Posted: 08 Feb 2020 15:10
by diellar
Hi guys,

I m new in programming so sorry for stupid questions.

My Problem is:

I want to rename several PDFs. I would like to examine the content of the PDFs, more precisely a date within the PDFs to rename them with this date.
The date within the PDFs cannot be displayed with a simple text editor. The date can only be displayed with a PDF reader or the file must be converted.
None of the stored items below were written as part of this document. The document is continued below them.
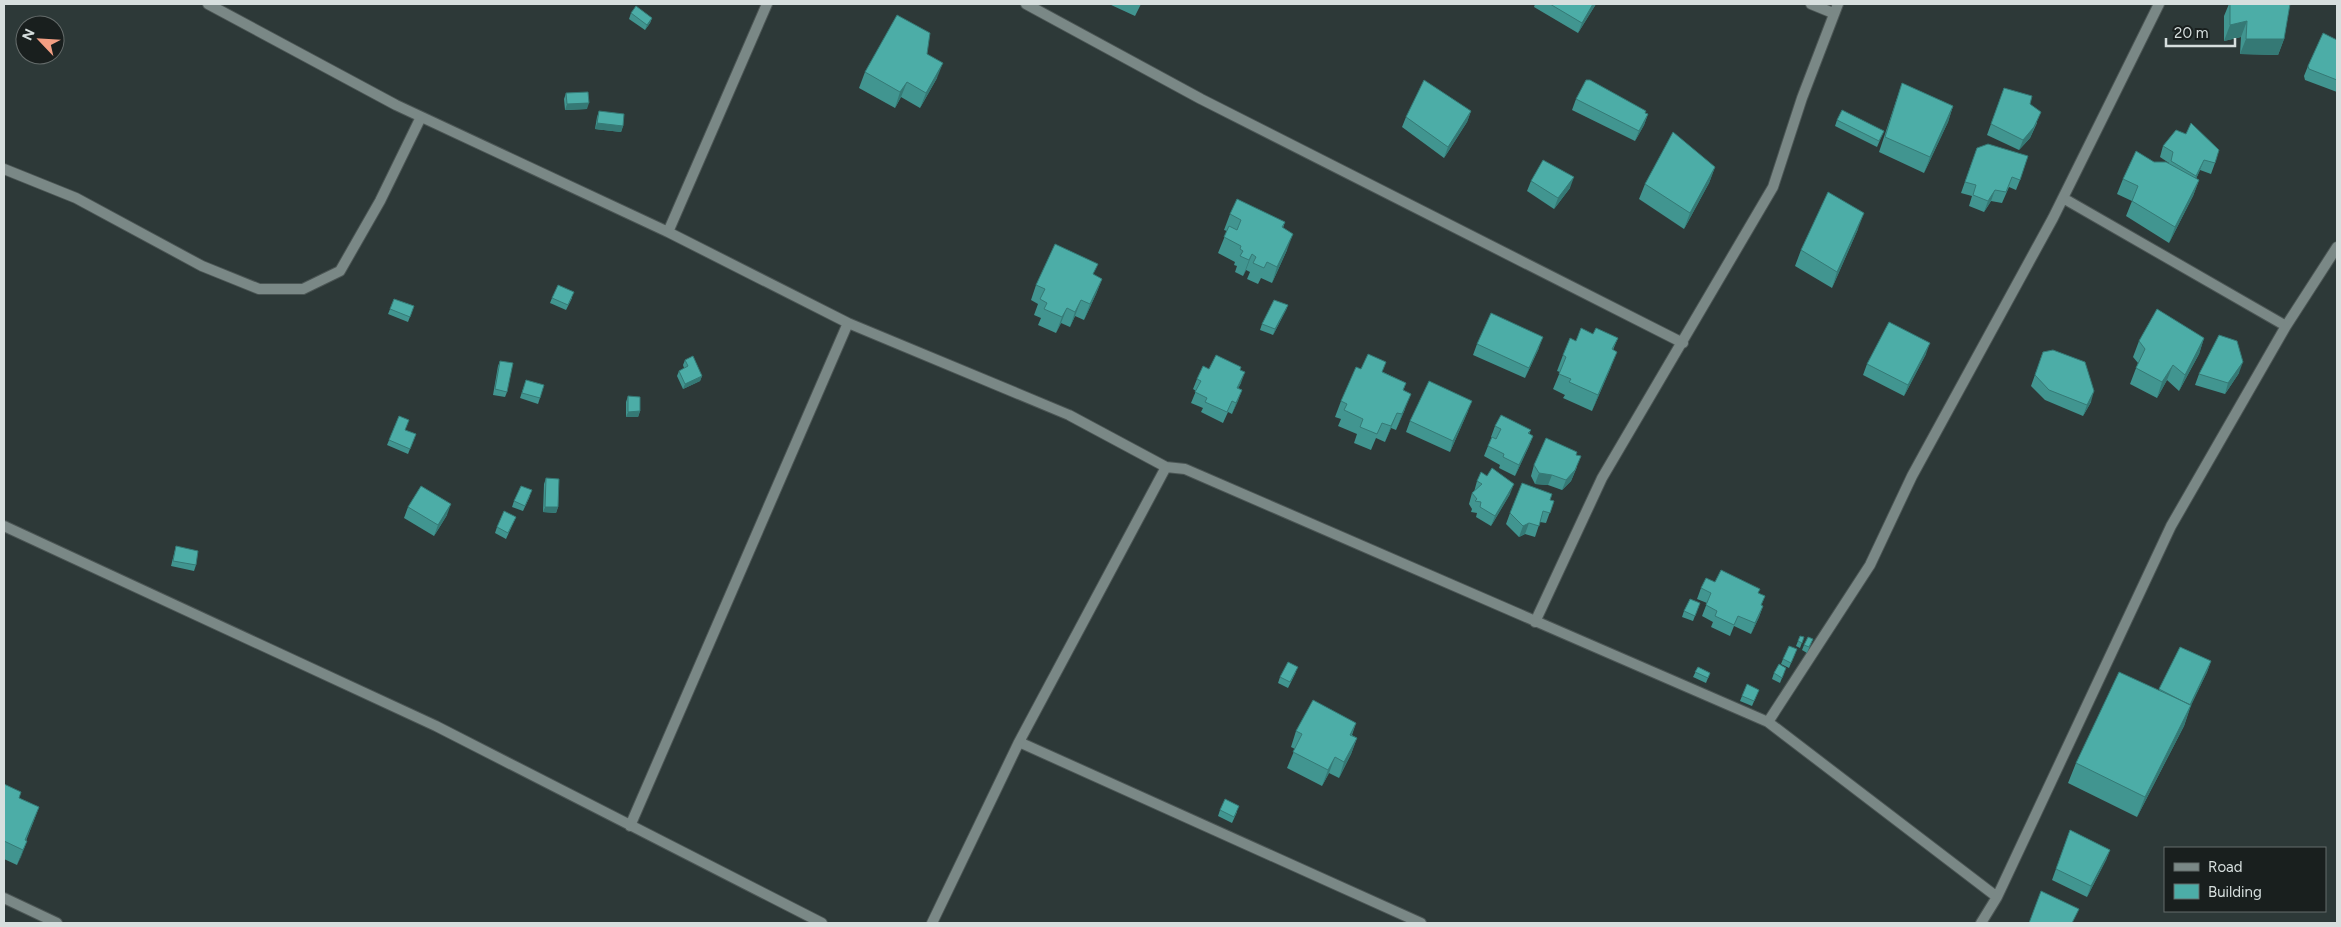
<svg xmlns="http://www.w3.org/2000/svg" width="2341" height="927" font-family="Figtree,sans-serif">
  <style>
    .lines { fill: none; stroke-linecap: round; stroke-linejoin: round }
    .minor-casing { stroke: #4b5554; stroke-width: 12 }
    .minor { stroke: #7a8886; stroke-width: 10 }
    .wall { fill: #419590 }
    .shaded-wall { fill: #357975 }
    .building { fill: #4cada7; stroke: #357975 }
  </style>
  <rect width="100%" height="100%" fill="#2d3938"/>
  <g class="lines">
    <defs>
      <path id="minor" d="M208,4L396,105L668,232L848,323L1069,415L1166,467L1185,469L1768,722L1997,897
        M1026,4L1201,99L1683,343
        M1811,4L1833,13
        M4,169L76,198L202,266L259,289H303L340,271L380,201L421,117
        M2063,198L2286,326
        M668,232L767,4
        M4,526L436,726L822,923
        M1535,622L1602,478L1773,187L1802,98L1838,4
        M1768,722L1870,565L1912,476L2053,218L2159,4
        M1019,742L1421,923
        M630,826L848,323
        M4,898L57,923
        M932,923L1019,742L1166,467
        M1981,923L1997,897L2171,526L2286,326L2337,247"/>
    </defs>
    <use href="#minor" class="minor-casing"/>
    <use href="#minor" class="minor"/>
  </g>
  <path class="wall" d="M1109,4H1141L1135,16Z
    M1535,4H1596L1578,33L1534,7Z
    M2229,4H2290L2284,39L2278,55L2240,54L2241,37L2224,41V16Z
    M631,13L652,18L650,23L645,30L629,19Z
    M2337,40V92L2305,80L2304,76L2308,66Z
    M927,54L937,78L920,108L901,97L895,108L859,88L865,72Z
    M1902,83L1953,106L1948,122L1924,173L1879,152Z
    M2004,88L2030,104L2037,123L2030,138L2019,150L1987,135Z
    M566,93L587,109L565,110L564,99Z
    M1576,99L1648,114L1644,125L1635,141L1572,110Z
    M599,111L623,126L621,132L595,129L597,117Z
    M1471,111L1467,122L1444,158L1402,127L1406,117Z
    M1837,120L1884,131L1877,147L1835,126Z
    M2163,146L2215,163L2211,174L2200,170L2196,179L2199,180L2193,196L2169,243L2126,216L2132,201L2117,194L2123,179L2154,162L2169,164V163L2160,157Z
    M1977,148L2020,180L2016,190L2009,187L2002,203L1991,201L1984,212L1969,206L1972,196L1961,193Z
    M1715,167L1709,183L1684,229L1639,199L1645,184Z
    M1531,181L1570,188L1554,209L1527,191Z
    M1230,214L1285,222L1283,228L1287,250L1272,283L1261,278L1258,284L1247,279L1250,272L1246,270L1243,276L1235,272L1237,266L1234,265L1235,262L1218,253L1227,231L1224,230Z
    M1858,229L1832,288L1795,266L1801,250Z
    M1094,275L1102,279L1096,294L1084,320L1075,316L1070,327L1061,323L1056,333L1038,325L1041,318L1034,315L1038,304L1031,300L1036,285Z
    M552,298H572L566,310L550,303Z
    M394,299L414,306L408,322L388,314Z
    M1288,305L1286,310L1273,335L1260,330L1262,324Z
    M1593,334L1618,338L1613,350L1611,367L1592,411L1563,398L1565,395L1553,389L1560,372L1557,371L1563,355L1576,341Z
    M2204,338L2199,354L2179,391L2167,380L2157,398L2130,384L2138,363L2133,357L2139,341Z
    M1477,344L1539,348L1525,378L1473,355Z
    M2043,352L2091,402L2083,416L2045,400L2031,386Z
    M1926,354L1904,396L1863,375L1867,364Z
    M685,360L702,376L700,381L683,389L677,376L679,371L684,368L683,365Z
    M500,361L507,392L505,397L493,395L498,366Z
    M1209,369L1240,370L1241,383L1238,388L1242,390L1232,414L1228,412L1223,423L1201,412L1203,408L1191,403L1196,391L1193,389L1197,379Z
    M1361,369L1383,372L1406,383L1403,391L1405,409L1396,430L1391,428L1385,442L1376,438L1371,450L1354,443L1357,434L1338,426L1341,419L1335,417L1341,401Z
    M2239,373L2225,394L2195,385L2199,374Z
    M526,380L540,398L538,404L520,398Z
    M628,396L640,411L638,417H626V402Z
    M1468,411L1450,452L1406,432L1410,421Z
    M399,416L405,430L416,434L408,454L387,445Z
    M1495,426L1531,430L1529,434L1533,436L1529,446L1515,476L1499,468L1500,465L1484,456L1488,446L1492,437H1491Z
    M1576,455L1577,467L1571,481L1562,490L1548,485L1535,484L1531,476L1534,465Z
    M546,478L558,507L556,513L543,512L544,484Z
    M1477,481L1510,494L1491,526L1476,517L1477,513L1471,512L1472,509L1469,504L1472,493L1474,492Z
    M530,496L523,511L512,507L514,501Z
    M1550,500L1554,501L1546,523L1540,522L1535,537L1525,534L1519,537L1506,524L1510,513Z
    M408,507L447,515L434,536L404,518Z
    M516,517L506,539L495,533L497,527Z
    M176,546L196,565L194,571L171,566Z
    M1715,582L1758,593L1765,596L1761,606H1763L1759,617L1751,634L1734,626L1730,636L1711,627L1713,622L1702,616L1707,603L1697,599L1701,588Z
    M1700,603L1693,621L1682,617L1684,611Z
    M1804,637L1800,648L1796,646L1798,641Z
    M1813,639L1807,653L1802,650L1804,645Z
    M2180,647L2211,661L2207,672L2191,705L2184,726L2137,817L2068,783L2076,763L2159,690Z
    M1797,649L1789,668L1781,664L1783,659Z
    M1698,667L1710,673L1706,683L1693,677Z
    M1296,672L1288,688L1278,683L1280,677Z
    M1774,673H1784L1780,683L1772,679Z
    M1759,690L1752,706L1740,701L1742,696Z
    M1356,723L1352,735L1357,738L1351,754L1339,778L1329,773L1322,786L1287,768L1295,749L1291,747L1296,731Z
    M4,784L19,798L39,807L26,841H27L17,865L4,859Z
    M1220,810L1237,812L1232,823L1218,816Z
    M2070,830L2110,850L2106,860L2087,897L2052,880Z"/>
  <path class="shaded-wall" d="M1593,4H1596L1578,33L1582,23Z
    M652,18L650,23L645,30L647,25Z
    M2247,21L2241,37L2224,41L2230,25Z
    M2246,39H2284L2278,55L2240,54Z
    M943,63L937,78L920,108L926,93Z
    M907,82L901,97L895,108L900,92Z
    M589,103L587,109L565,110L567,104Z
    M1953,106L1948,122L1924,173L1930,157Z
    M1471,111L1467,122L1444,158L1448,147Z
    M2041,112L2030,138L2019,150L2023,140Z
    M1648,114L1644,125L1635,141L1639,131Z
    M597,123L623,126L621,132L595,129Z
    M2204,160L2200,170L2192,187L2196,176Z
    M1715,167L1709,183L1684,229L1690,213Z
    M1574,177L1570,188L1554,209L1558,198Z
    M2199,180L2193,196L2169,243L2175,227Z
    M1995,190L1991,201L1984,212L1988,201Z
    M1864,213L1858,229L1832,288L1837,272Z
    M1293,234L1287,250L1272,283L1277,267Z
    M1252,254L1246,270L1243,276L1249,260Z
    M1102,279L1096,294L1084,320L1090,304Z
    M1081,300L1075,316L1070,327L1075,312Z
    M1288,305L1286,310L1273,335L1275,329Z
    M1067,308L1061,323L1056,333L1062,317Z
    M1543,337L1539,348L1525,378L1529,368Z
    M2204,338L2199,354L2179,391L2185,375Z
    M1930,343L1926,354L1904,396L1908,385Z
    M1617,352L1611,367L1592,411L1598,395Z
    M2243,362L2239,373L2225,394L2228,383Z
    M2173,365L2167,380L2157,398L2162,382Z
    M1245,372L1241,383L1233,399L1237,388Z
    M702,376L700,381L683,389L685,384Z
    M1242,390L1238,401L1232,414L1236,403Z
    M2094,391L2091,402L2083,416L2087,405Z
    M1411,394L1405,409L1396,430L1402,414Z
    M1472,401L1468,411L1450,452L1453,441Z
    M640,411L638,417H626L628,412Z
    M1397,413L1391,428L1385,442L1391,426Z
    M1533,436L1529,446L1515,476L1519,465Z
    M1581,456L1571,481L1562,490L1566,480Z
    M1539,473L1552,475L1548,485L1535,484Z
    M1514,484L1510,494L1491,526L1495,516Z
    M451,504L447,515L434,536L438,525Z
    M545,507H558L556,513L543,512Z
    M1529,523L1525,534L1519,537L1523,526Z
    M1763,606L1759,617L1751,634L1755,623Z
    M2211,661L2207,672L2186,716L2189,705Z
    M2191,705L2184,726L2137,817L2145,797Z
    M1356,723L1350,738V735Z
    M1357,738L1351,754L1339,778L1344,762Z
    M1335,757L1329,773L1322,786L1328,770Z
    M39,807L33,823L22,849L25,840Z
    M27,841L21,857L17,865L23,850Z
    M2110,850L2106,860L2087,897L2091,886Z"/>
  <path class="building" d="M1550,4H1593L1582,23Z
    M2230,4H2290L2284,39H2246L2247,21L2230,25Z
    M636,6L652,18L647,25L631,13Z
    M897,15L930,33L927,54L943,63L926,93L907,82L900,92L865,72Z
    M2323,33L2337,40V80L2309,69L2308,66Z
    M1424,80L1471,111L1448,147L1406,117Z
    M1586,80H1590L1646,111L1645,113L1648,114L1639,131L1576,99Z
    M1902,83L1953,106L1930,157L1885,137Z
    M2004,88L2032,96L2030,104L2041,112L2034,127L2023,140L1991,124Z
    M588,92L589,103L567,104L566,93Z
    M1842,110L1884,131L1879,141L1837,120Z
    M599,111L624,114L623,126L597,123Z
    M2191,123L2219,150L2215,163L2204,160L2196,176L2171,161L2173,152L2163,146L2176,130L2186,134Z
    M1673,132L1715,167L1690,213L1645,184Z
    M1988,144L2028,156L2020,180L2012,177L2006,192L1995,190L1988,201L1973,195L1976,185L1965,182L1977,148Z
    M2136,151L2154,162H2166L2199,180L2175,227L2132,201L2138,186L2123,179Z
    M1543,160L1574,177L1558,198L1531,181Z
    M1828,192L1864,213L1837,272L1801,250Z
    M1237,199L1285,222L1282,227L1293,234L1277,267L1267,262L1264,268L1253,263L1256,257L1252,254L1249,260L1240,256L1243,251L1240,249L1241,246L1224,237L1229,226L1237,230L1241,220L1230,214Z
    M1055,244L1098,264L1093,274L1102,279L1090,304L1081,300L1075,312L1067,308L1062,317L1044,309L1047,303L1040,299L1045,289L1036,285Z
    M558,285L574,292L568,305L552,298Z
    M394,299L414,306L410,317L390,309Z
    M1274,300L1288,305L1275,329L1262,324Z
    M2157,309L2204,338L2185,375L2173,365L2162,382L2136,368L2145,349L2139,341Z
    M1491,313L1543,337L1529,368L1477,344Z
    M1889,322L1930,343L1908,385L1867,364Z
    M1581,328L1593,334L1596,328L1618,338L1612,349L1617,352L1598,395L1569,382L1571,379L1559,374L1566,357L1563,355L1570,338L1576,341Z
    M2219,335L2237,341L2243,362L2228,383L2199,374Z
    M2053,350L2085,362L2094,391L2087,405L2049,390L2035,375L2043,352Z
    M1368,354L1386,362L1382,372L1406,383L1403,390L1411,394L1402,414L1397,413L1391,426L1382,423L1377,434L1360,427L1363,419L1344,410L1347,404L1341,401L1356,367L1361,369Z
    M1216,355L1241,367L1240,370L1245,372L1237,388L1242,390L1236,403L1232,401L1227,412L1205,402L1207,398L1195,392L1201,381L1197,379L1203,366L1209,369Z
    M693,356L702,376L685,384L679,371L688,366L685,360Z
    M500,361L513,363L507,392L495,389Z
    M526,380L544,385L540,398L522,393Z
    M1429,381L1472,401L1453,441L1410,421Z
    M628,396L640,397V411L628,412Z
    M1501,415L1531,430L1528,433L1533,436L1519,465L1503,457L1504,454L1488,446L1492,437L1496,439L1501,429L1495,426Z
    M399,416L409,420L405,430L416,434L410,449L389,440Z
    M1546,438L1577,452L1576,455L1581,456L1575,470L1566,480L1552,475L1539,473L1534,465Z
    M1492,468L1514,484L1495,516L1480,507L1481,502L1475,501L1477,499L1472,493L1482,484L1477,481L1481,472L1487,476Z
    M546,478L559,479L558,507H545Z
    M1522,483L1552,494L1550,500L1554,501L1550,513L1543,511L1539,526L1529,523L1523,526L1510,513Z
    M421,486L451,504L438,525L408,507Z
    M521,486L532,490L525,506L514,501Z
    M504,511L516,517L508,533L497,527Z
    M176,546L198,551L196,565L173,561Z
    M1721,570L1760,589L1758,593L1765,596L1761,605L1763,606L1755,623L1738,616L1734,625L1715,616L1717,611L1706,605L1711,593L1701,588L1706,578L1715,582Z
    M1690,599L1700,603L1695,616L1684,611Z
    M1800,636L1804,637L1802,643L1798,641Z
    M1808,637L1813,639L1809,647L1804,645Z
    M1789,646L1797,649L1791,663L1783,659Z
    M2180,647L2211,661L2190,705L2159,689Z
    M1288,662L1298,667L1290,682L1280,677Z
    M1779,664L1786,668L1782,678L1774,673Z
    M1698,667L1710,673L1708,678L1695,672Z
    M2119,672L2191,705L2145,797L2076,763Z
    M1747,684L1759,690L1754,701L1742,696Z
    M1313,700L1356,723L1350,735L1357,738L1344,762L1335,757L1328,770L1293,752L1302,734L1296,731Z
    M4,784L21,792L19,798L39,807L25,840L27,841L23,850L4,841Z
    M1225,799L1239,806L1234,817L1220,810Z
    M2070,830L2110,850L2091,886L2056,869Z
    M2041,891L2079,909L2072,923H2029Z"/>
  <rect width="2341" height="927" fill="none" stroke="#d7dfde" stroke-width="10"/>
  <rect x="2164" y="847" width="162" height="65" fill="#191f1e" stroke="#656c6b"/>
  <rect x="2174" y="863" width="25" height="8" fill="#7a8886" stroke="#656c6b"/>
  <text x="2208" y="872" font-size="15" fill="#d7dfde">Road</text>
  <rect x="2174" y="884" width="25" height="15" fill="#4cada7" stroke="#656c6b"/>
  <text x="2208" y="897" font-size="15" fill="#d7dfde">Building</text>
  <g transform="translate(40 40) rotate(295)"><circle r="24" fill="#191f1e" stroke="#656c6b"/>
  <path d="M0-4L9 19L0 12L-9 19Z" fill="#f39f83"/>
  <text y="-8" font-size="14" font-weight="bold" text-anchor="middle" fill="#d7dfde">N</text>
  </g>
  <path d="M2166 38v8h69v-8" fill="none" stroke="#d7dfde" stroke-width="2.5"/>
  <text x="2174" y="38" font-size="15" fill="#d7dfde" stroke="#191f1e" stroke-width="4" paint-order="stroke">20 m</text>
</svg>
Is it even wise or possible to do this with a batch file or do I need something like Python?

Thanks a lot in advance.

Greets

diellar

Re: How to search in pdf and use found string for renaming

Posted: 08 Feb 2020 15:30
by penpen
If the content of your PDFs are not encrypted and if the text is not rendered based on binary data representation,
then you should be able to use batch for that task (you could open your PDFs in notepad.exe to see if the search string could be found there),
although other script languages like vbs or jscript might be more usefull;
dbenham's hybrid jscript/batch-script "JREPL.BAT" could help you:
viewtopic.php?f=3&t=6044

penpen

Re: How to search in pdf and use found string for renaming

Posted: 08 Feb 2020 16:00
by diellar
Hi,

thanks for your fast answer.

Yes, I already tried to open it with a simple text editor. But the relevant information was not shown there respectively was not shown
unencrypted.
So I downloaded a free converter which converts pdf into .txt. So the problem still is that I want to do this automatically.
I searched a little bit in the web and I think maybe I should use Python for this task

I also had the idea to start and control the conversion program via batch. However, I don't know how to do that using the
batch command. I think that would also be very complex or not feasible.

Greets

diellar

Re: How to search in pdf and use found string for renaming

Posted: 09 Feb 2020 14:12
by penpen
diellar wrote:
08 Feb 2020 16:00
I also had the idea to start and control the conversion program via batch. However, I don't know how to do that using the
batch command. I think that would also be very complex or not feasible.
It might be complex and not feasible, some programs not even support command line arguments at all;
but we currently can't know that, because we don't know which program you might have downloaded.
However you might smply search for command line arguments for your tool using google (or similar)-
Python also sounds like a good choice (depending on the compiler and interfaces you are using).